■ YOUR OBJECTIVE ■
Exactly the lines below from the one with "picture frame [256,132,282,179]" up to and including the one with "beige tissue box" make up the answer, with nothing else added.

Object tracking records

⟨

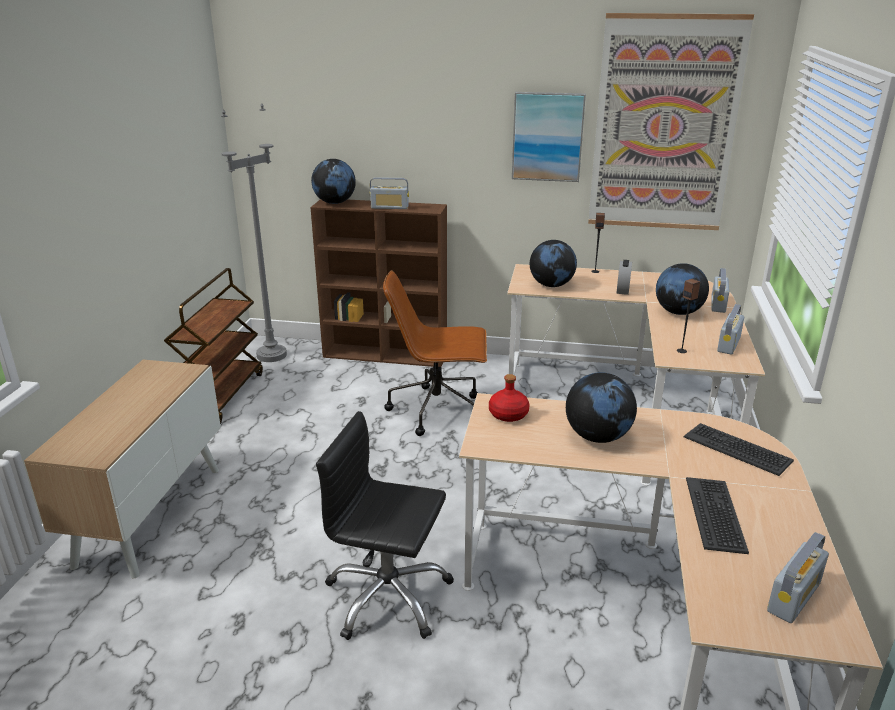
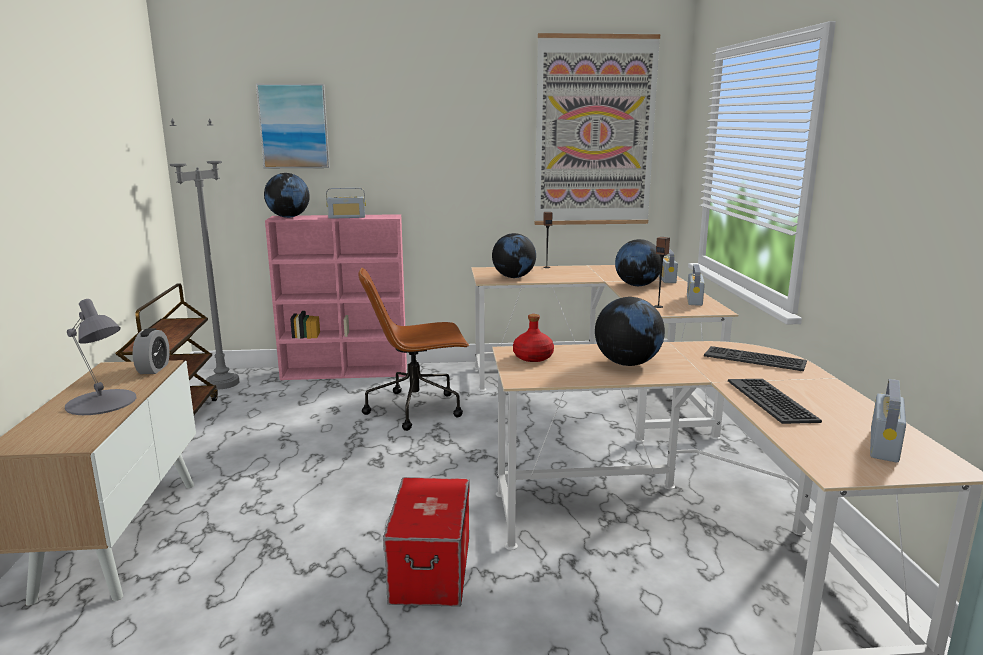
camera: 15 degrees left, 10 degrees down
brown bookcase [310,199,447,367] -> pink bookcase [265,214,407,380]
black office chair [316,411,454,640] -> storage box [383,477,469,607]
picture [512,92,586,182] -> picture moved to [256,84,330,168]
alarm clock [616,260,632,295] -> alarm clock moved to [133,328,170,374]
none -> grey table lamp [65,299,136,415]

⟩
⟨

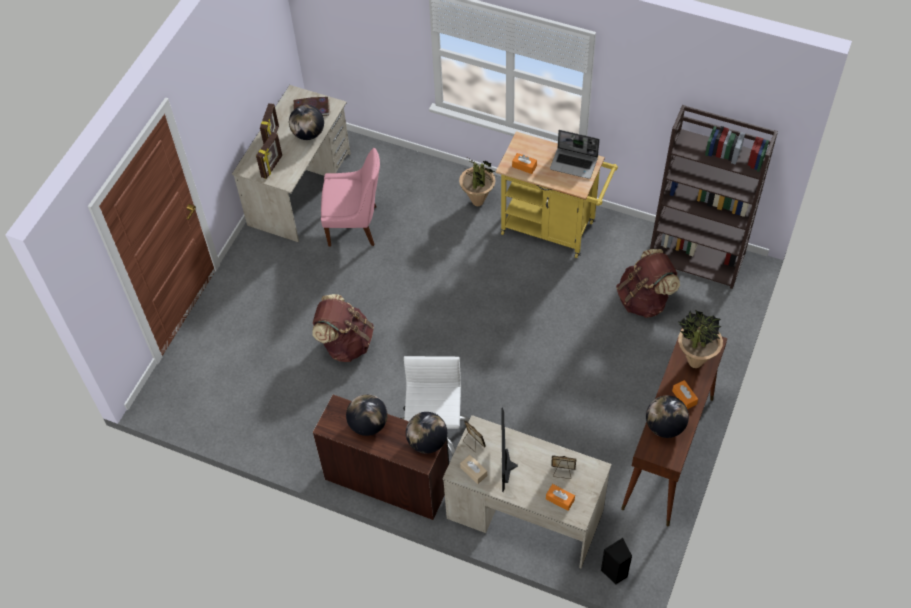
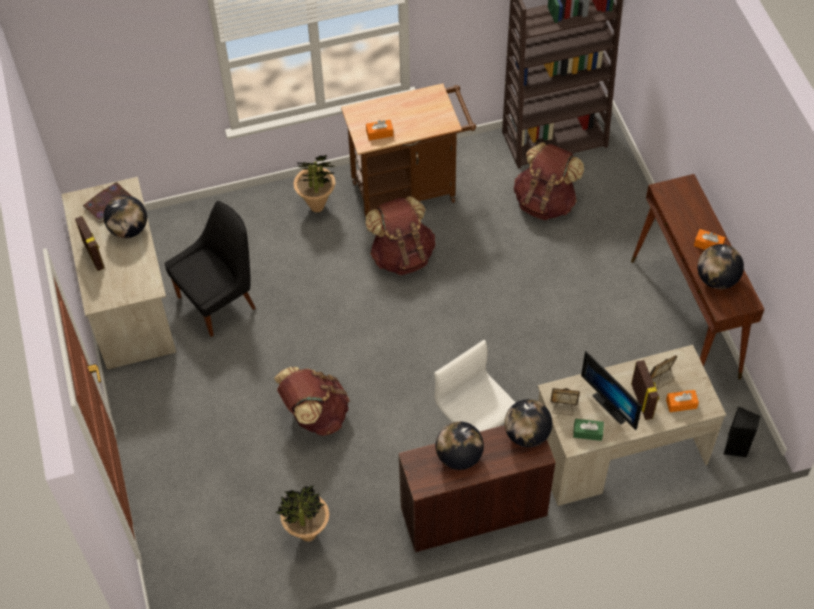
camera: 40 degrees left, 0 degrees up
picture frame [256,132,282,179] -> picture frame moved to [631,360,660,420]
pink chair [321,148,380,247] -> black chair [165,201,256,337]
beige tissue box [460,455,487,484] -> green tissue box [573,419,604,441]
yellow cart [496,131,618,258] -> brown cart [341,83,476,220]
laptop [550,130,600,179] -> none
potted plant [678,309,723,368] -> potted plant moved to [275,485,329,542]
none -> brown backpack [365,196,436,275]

⟩

■ SOLUTION TO THIS PROBLEM ■
picture frame [256,132,282,179] -> picture frame moved to [631,360,660,420]
pink chair [321,148,380,247] -> black chair [165,201,256,337]
beige tissue box [460,455,487,484] -> green tissue box [573,419,604,441]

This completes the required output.